Sin dignidad y humillación sin lucha

El 30 de septiembre de 1938, en el aeropuerto de Londres, al descender del primer viaje aéreo de su vida, el primer ministro inglés Arthur Neville Chamberlain, ante un entusiasta grupo de ciudadanos, agita un documento mientras pregona: Paz, paz, paz. Idéntica situación lo vivían los franceses en París con el presidente Eduardo Daladier. Winston Churchill, lord del almirantazgo inglés, sonriendo maliciosamente lanza una burla y una profecía contra la repugnante declinación de estos dos políticos arrodillados ante el Führer. Ambos declaraban que dicha acción era por su amor a Inglaterra y a Francia, que para ellos eran lo más importante. Pero ¿por qué y de qué se mofaba y auguraba concretamente el hombre del puro?

Para 1935, la Gran Bretaña seguía siendo la «Reina de los mares»; su inmenso imperio ultramarino continuaba brindándole riquezas inmensas, aunque ya su hija mayor soñaba con heredarlas en vida o incluso, recurrir al matricidio, porque su «Destino Manifiesto» le pronosticaba como la dueña del mundo.

En 1933, los nazis, encabezados por Adolfo Hitler, se habían apoderado de Alemania y en pocos años con su visión de «Mitteleuropa» se habían extendido a Austria y ahora querían los sudetes checos. Aquello implicaría una nueva guerra.
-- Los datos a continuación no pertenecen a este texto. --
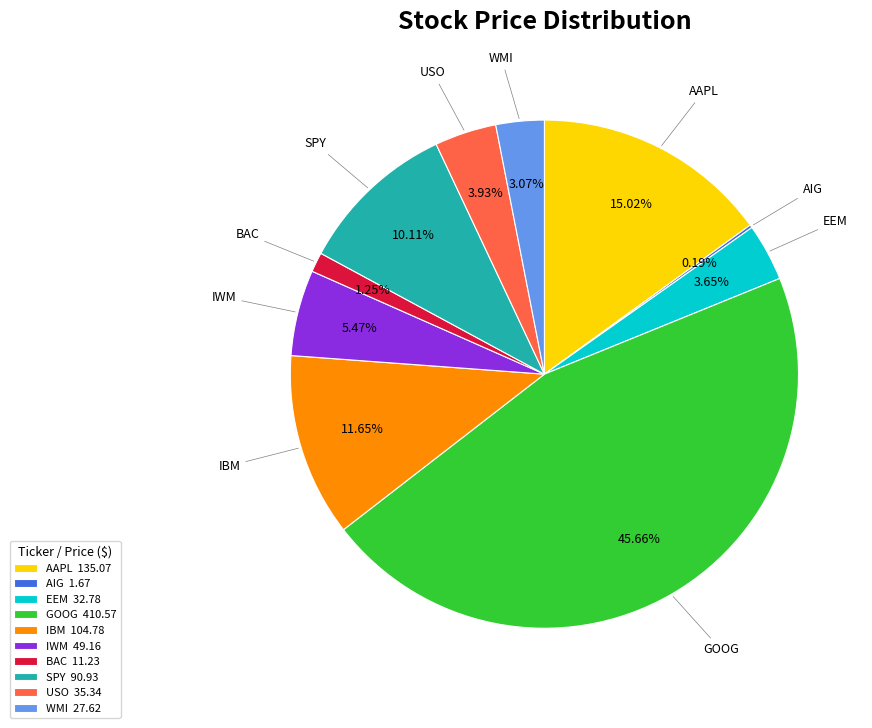

Is the sum of SPY and IWM greater than half?

No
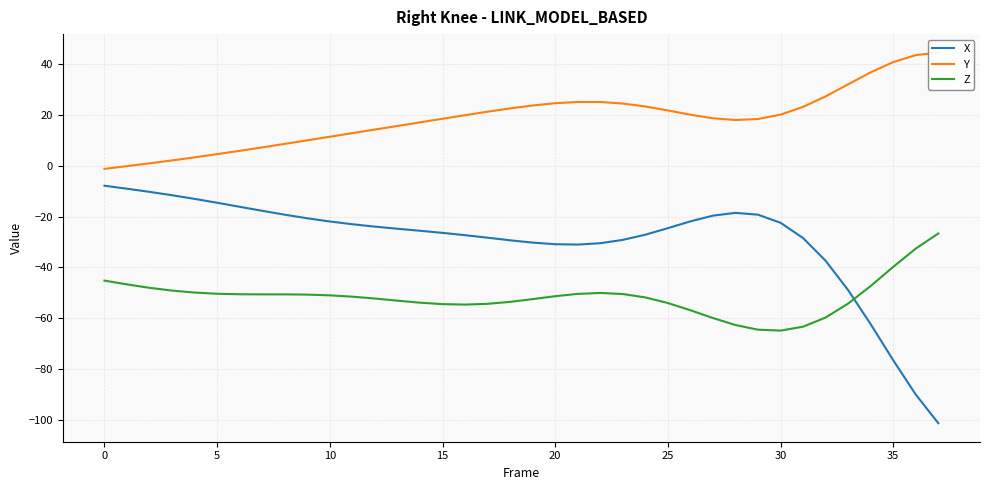

List the series in order of their peak value, highest first.

Y, X, Z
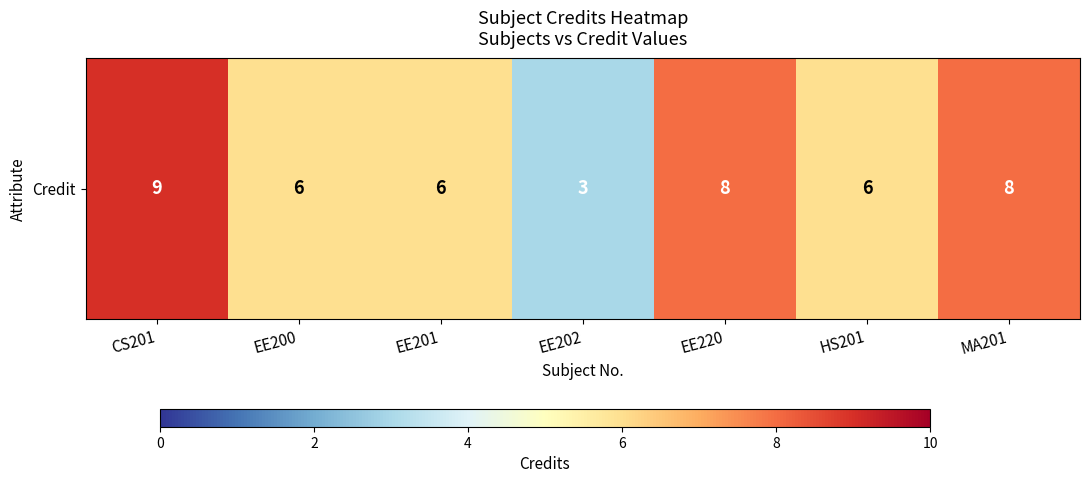

Rank the categories by value from lowest to highest.

EE202, EE200, EE201, HS201, EE220, MA201, CS201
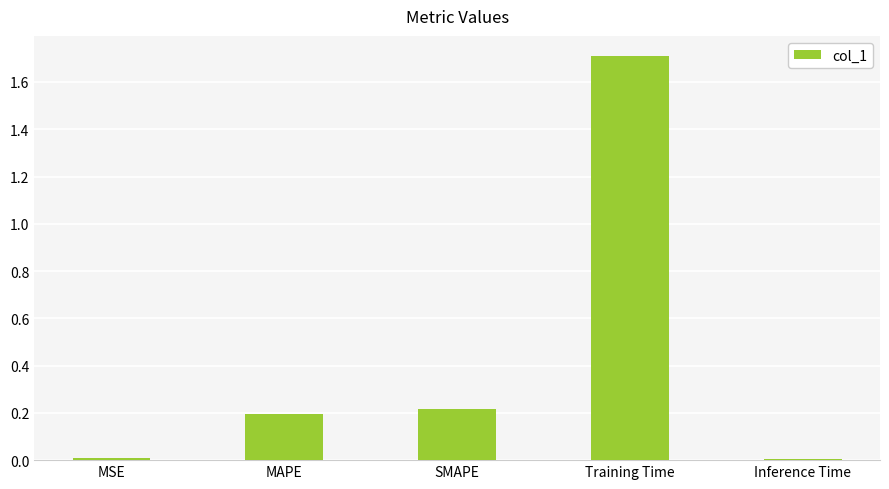

Read the value at Training Time.

1.7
Para llegar a un acuerdo Inglaterra y Francia, sumidos en el miedo a Stalin y el crecimiento de la URSS, firmaban el llamado tratado de Múnich en el que acordaban cedérselos al Tercer Reich, quien prometía ya no pedir más territorios.
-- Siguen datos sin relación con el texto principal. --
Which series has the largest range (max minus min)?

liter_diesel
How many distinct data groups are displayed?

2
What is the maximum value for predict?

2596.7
Eso presumían Chamberlain y Daladier; la mofa y presagio que Churchill les fincó fue: «Habéis aceptado la humillación para salvar la paz; conservaréis la humillación, pero tendréis la guerra». ¿Estaba errado el viejo estadista? Para nada, seis meses después, Alemania ocupó toda Checoslovaquia y siguió armándose; ese septiembre invadió Polonia y en mayo de 1940 ocupó Francia. La inutilidad de la entrega de dignidad no sirvió para nada; la vergüenza cubrió a los pactantes sumisos. A estos dos oscuros personajes solamente se les saca del basurero histórico cuando se quiere recordar lúgubres escenas de miseria política.

Históricamente, Francia e Inglaterra habían sido enemigos mortales a través de sangrientas guerras como la de Cien Años (1337 a 1456) asesinado a sus reyes y héroes (Juana de Arco). En el siglo XX, ante el crecimiento de Alemania, por razones de subsistencia, se habían aliado, ahora actuaban como marionetas del titiritero económico norteamericano.

En la humana historia toda cesión bajo presión se consigue por miedo de los consentidores que temen a un poder mayor; pero también provoca que el ganador busque más dominio considerando que su fuerza crece mientras su oponente se debilita.

En México, dos fuerzas políticas antagónicas, con visión de nación divergente fueron sumadas a la fuerza por intereses espurios ajenos a sus principios; incluso contra la voluntad de muchos de sus afiliados honestos. Solamente dirigentes ímprobos y deshonestos suman sus miserias políticas festinadas por «chalanes» libretistas y hasta dos de sus exiguos candidatos, encumbrados ambos por antecedentes genéticos más que por intelecto propio y que se habían distinguido por su bravuconería insustancial, ambos intrascendentes fueron obligados a renunciar, habían jurado que no se bajarían de la candidatura; luego tras plañideras justificaciones se postran a la orden suprema; perdieron dignidad y están volviendo a ser el «don nadie» que eran antes de la campaña que los mantenía vivos. Así llegamos por fin a la era femenina electoral; en buena hora, magnífico y para el bien nacional.

Si bien Francia e Inglaterra supuestamente ganaron la guerra, el único vencedor fue el titiritero y su pacto OTAN; de forma similar los aliados políticos nacionales actuales no pueden actuar fuera del Frente Amplio por México y deben aceptar las decisiones del amo empresarial, quien ordena comerciar exclusivamente con la moneda de él y bajo sus imperiales decisiones. La otra fuerza política opositora al Gobierno, hasta ahora mantiene su autonomía decisoria a pesar de las fuertes presiones de múltiples actores.

Ciertamente recibir órdenes de una autoridad surgida de la misma ideología es sumisión; resulta patético, infame, humillante y hasta denigrante recibirla de quien solo despiadadamente los instrumentaliza obteniendo beneficios exclusivamente para él mismo y los deja en la vergüenza histórica de una tragedia insana. «Al buen entendedor, simples analogías».